Estrela, téléspectatrice espagnole :
Puisque l’Europe intervient dans les économies de certains Etats-membres, j’aimerais savoir s’il est prévu d’améliorer la transparence en ce qui concerne le coût que représentent les euro-députés et toute la bureaucratie européenne, y compris les secrétaires et tout reste du personnel.

Alex Taylor :
On a un peu l’impression de ne pas forcément savoir comment ça se passe dans ce parlement…

Jerzy Buzek :
La bureaucratie n’est pas si importante que ça. Seulement 5% du budget européen est consacré à l’administration. C’est très peu. C’est beaucoup moins que ce qu’on trouve dans n’importe quel budget national. Autre point : la transparence. Les compte-rendu de toutes nos réunions, que ce soit les séances plénières ou les travaux en commissions, tout cela figure sur internet. On trouve cela aussi dans les bureaux européens dans chaque Etats-membres. Nous avons un centre de visite ouvert à tous. Et puis nous avons un code de conduite, qui impose une plus grande transparence à chaque euro-député. Les éventuels conflits d’intérêts seront mentionnés de manière explicite. Idem pour les déclarations d’intérêts. Tout ceci est très important. Il y a certains points que nous avons dû changer, car le Traité de Lisbonne nous a conféré des pouvoirs encore plus importants.
Mais nous devons faire encore davantage en matière de transparence et dans toutes ces questions-là.

Alex Taylor :
Pensez-vous qu’il y aura toujours deux sièges pour le Parlement, à Strasbourg et à Bruxelles, dans dix ans ou dans vingt ans ? Parce que ça coûte beaucoup d’argent…

Jerzy Buzek :
Cela dépend des Etats-membres. Je pense que la décision appartient au Conseil. Le Conseil peut interroger les dirigeants des Etats sur ce qu’ils peuvent apporter à l’Union européenne. Nous, au Parlement européen, on préfère prendre des décisions de manière communautaire. Parce que, à notre avis, dans bien des domaines, cette méthode est bien plus profitable aux citoyens. Notre devoir le plus important, c’est de défendre les citoyens et de répondre à leurs interrogations.

Alex Taylor :
Place, à présent, à une nouvelle question sur euronews, une question qui émane d’un citoyen européen.

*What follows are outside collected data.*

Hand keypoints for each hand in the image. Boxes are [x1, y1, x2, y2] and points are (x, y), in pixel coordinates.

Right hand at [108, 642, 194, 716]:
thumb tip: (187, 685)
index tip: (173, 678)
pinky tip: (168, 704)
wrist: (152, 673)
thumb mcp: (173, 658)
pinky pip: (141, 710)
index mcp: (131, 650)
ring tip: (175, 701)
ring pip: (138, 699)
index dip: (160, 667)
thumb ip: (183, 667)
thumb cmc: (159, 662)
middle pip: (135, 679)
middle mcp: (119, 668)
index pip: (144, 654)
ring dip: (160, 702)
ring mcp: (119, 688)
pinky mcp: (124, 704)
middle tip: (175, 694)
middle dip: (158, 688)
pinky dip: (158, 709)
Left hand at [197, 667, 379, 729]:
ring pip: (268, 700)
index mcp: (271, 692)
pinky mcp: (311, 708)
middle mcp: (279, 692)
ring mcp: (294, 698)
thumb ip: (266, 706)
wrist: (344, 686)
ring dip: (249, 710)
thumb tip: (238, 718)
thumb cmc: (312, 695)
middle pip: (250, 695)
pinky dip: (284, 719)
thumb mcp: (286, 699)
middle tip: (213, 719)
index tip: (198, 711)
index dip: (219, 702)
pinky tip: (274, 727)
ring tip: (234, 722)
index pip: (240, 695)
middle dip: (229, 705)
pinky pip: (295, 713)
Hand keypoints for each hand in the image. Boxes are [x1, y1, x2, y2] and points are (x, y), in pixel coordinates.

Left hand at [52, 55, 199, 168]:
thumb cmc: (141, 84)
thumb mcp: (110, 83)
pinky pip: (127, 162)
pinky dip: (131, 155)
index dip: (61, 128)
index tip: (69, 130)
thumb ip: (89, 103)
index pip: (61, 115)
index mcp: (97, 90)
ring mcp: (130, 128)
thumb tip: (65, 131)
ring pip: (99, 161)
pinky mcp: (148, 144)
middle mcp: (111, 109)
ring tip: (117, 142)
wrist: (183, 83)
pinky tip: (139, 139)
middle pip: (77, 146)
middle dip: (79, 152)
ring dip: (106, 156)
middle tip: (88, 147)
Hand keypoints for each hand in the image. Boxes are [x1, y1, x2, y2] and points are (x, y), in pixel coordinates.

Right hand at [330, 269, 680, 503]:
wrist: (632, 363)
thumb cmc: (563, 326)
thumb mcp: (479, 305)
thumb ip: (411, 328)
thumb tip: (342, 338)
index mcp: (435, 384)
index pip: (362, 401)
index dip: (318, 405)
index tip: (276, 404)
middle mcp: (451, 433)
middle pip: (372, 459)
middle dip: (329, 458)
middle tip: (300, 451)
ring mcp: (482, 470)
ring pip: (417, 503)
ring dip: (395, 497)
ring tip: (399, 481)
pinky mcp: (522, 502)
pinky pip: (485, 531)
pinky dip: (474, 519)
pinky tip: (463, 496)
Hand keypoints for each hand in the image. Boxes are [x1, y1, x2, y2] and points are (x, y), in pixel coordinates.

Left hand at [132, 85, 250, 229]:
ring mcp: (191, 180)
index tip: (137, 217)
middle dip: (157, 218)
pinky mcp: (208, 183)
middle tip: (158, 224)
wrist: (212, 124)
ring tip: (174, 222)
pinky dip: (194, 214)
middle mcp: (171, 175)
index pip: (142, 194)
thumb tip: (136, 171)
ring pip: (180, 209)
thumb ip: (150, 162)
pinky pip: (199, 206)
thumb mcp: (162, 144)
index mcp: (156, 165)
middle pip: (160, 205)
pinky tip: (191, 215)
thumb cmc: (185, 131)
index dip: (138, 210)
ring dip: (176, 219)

Céline, téléspectatrice belge :
Je voudrais savoir ce que fait M. Buzek pour nous, dans la vie tout les jours. Merci.

Alex Taylor :
c’est une vaste question ! On connaît, par exemple, les droits des voyageurs. C’est affiché dans les aéroports. Il y a aussi des choses en matière d‘écologie. Dites-nous en une minute ce que vous faites pour améliorer nos vies.

Jerzy Buzek :
Et bien, nous avons au Parlement européen, une responsabilité en matière démocratique. On essaye de voir ce qui est le plus important pour nos concitoyens. Par exemple, il y a quelque temps, nous avons diminué les coûts d’utilisation des téléphones portables, en abaissant le roaming, autrement dit les frais d’itinérance. C’est à présent trois fois moins cher qu’auparavant. On agit également beaucoup sur le marché unique européen. On essaie par exemple de voir comment lever les blocages qui empêchent les petites et moyennes entreprises d’accéder au marché européen.

Alex Taylor :
Est-ce que ce n’est pas, parfois, frustrant de ne pas pouvoir agir davantage en faveur des citoyens. Vous n’auriez pas envie d’en faire plus ?

Jerzy Buzek :
Prenons par exemple, le budget européen. Investir davantage pour la population, c’est de la responsabilité de l’Union européenne et notamment du parlement européen. Il y a aussi la question énergétique : comment relier les pays entre eux, en matière d‘électricité et de gaz, pour nous assurer une meilleure sécurité énergétique. Cela passe également par la question de l’achat de l‘électricité et du gaz en dehors de l’Union européenne. Notre action, c’est aussi de développer les technologies vertes, de les financer. Tout cela se décide au niveau du Parlement européen. Nous sommes responsable du budget européen. Parfois, on ne sait pas d’où provient l’argent, mais en tout cas, les décisions budgétaires relèvent du Parlement européen.